The SMP buffer method has been in use in Ireland since 1965 and it is an effective and reliable method to determine lime requirement.  The drawbacks however are significant. The reagent in SMP buffer contains hazardous chemicals,  potassium chromate and p-nitrophenol. P-nitrophenol is acutely toxic, an aspiration hazard and an environmental hazard. Potassium chromate is acutely toxic to the environment, a marine pollutant and is categorised as carcinogenic (category 1B) and mutagenic (category 1B). This is a hazardous reagent to work with for lab staff and poses a risk to health and the environment. The European Chemicals Agency has designated potassium chromate a “Substance of Very High Concern” within the REACH Directive. This means the chemical is to be phased out of circulation due to its harmful nature, we need a reliable alternative to determine lime requirement. Ideally we’d like to find a sustainable alternative. This is where soil mid-infra red (MIR) spectroscopy comes in.

LR and pH are not directly quantifiable from spectroscopy, we cannot read LR directly from a peak or peaks we see in the image or spectra. The soil properties that influence acidity (pH) and the soils ability to ‘buffer’ against acidity are strongly dependent on soil constituents; carbonates, organic matter and clays, and these are what we can see as shown in Figure 1.

Figure 1: Soil spectra (averaged) showing peaks of interest in the regions where they occur (Metzger et al., 2020).
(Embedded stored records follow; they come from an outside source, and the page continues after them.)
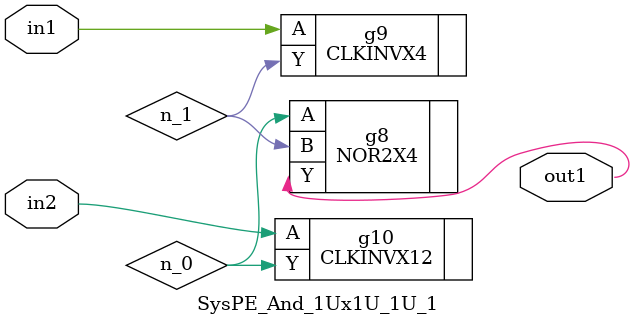
<source format=v>
`timescale 1ps / 1ps


module SysPE_And_1Ux1U_1U_1(in2, in1, out1);
  input in2, in1;
  output out1;
  wire in2, in1;
  wire out1;
  wire n_0, n_1;
  NOR2X4 g8(.A (n_0), .B (n_1), .Y (out1));
  CLKINVX4 g9(.A (in1), .Y (n_1));
  CLKINVX12 g10(.A (in2), .Y (n_0));
endmodule



</source>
Once we have this data from the spectrometer we can use it as a tool to build a database which is simply a large collection of results that combines these data to build a model. The model is like a computer program that can predict the LR of soils that we have not carried out a chemical extraction. Our recent model for LR is shown in Figure 2 which shows the regions in MIR that the model is using in Irish tillage soils. 

Figure 2. Areas in MIR that the model can use to predict LR in soils. Metzger et al., 2020.

Currently at Teagasc Johnstown we still use SMP buffer to measure LR. It is a robust and accurate method despite the negatives clearly outlined above. We have been forced to look for an alternative method because of the REACH directive and the obvious harms that potassium chromate can cause. The benefits of finding an alternative are significant; it will greatly reduce our environmental impact and make carrying out LR testing much safer. So far, we have been successful at predicting LR for tillage soils which means that it should be possible to extend to grassland and eventually move toward more ‘Green Chemistry’ soon.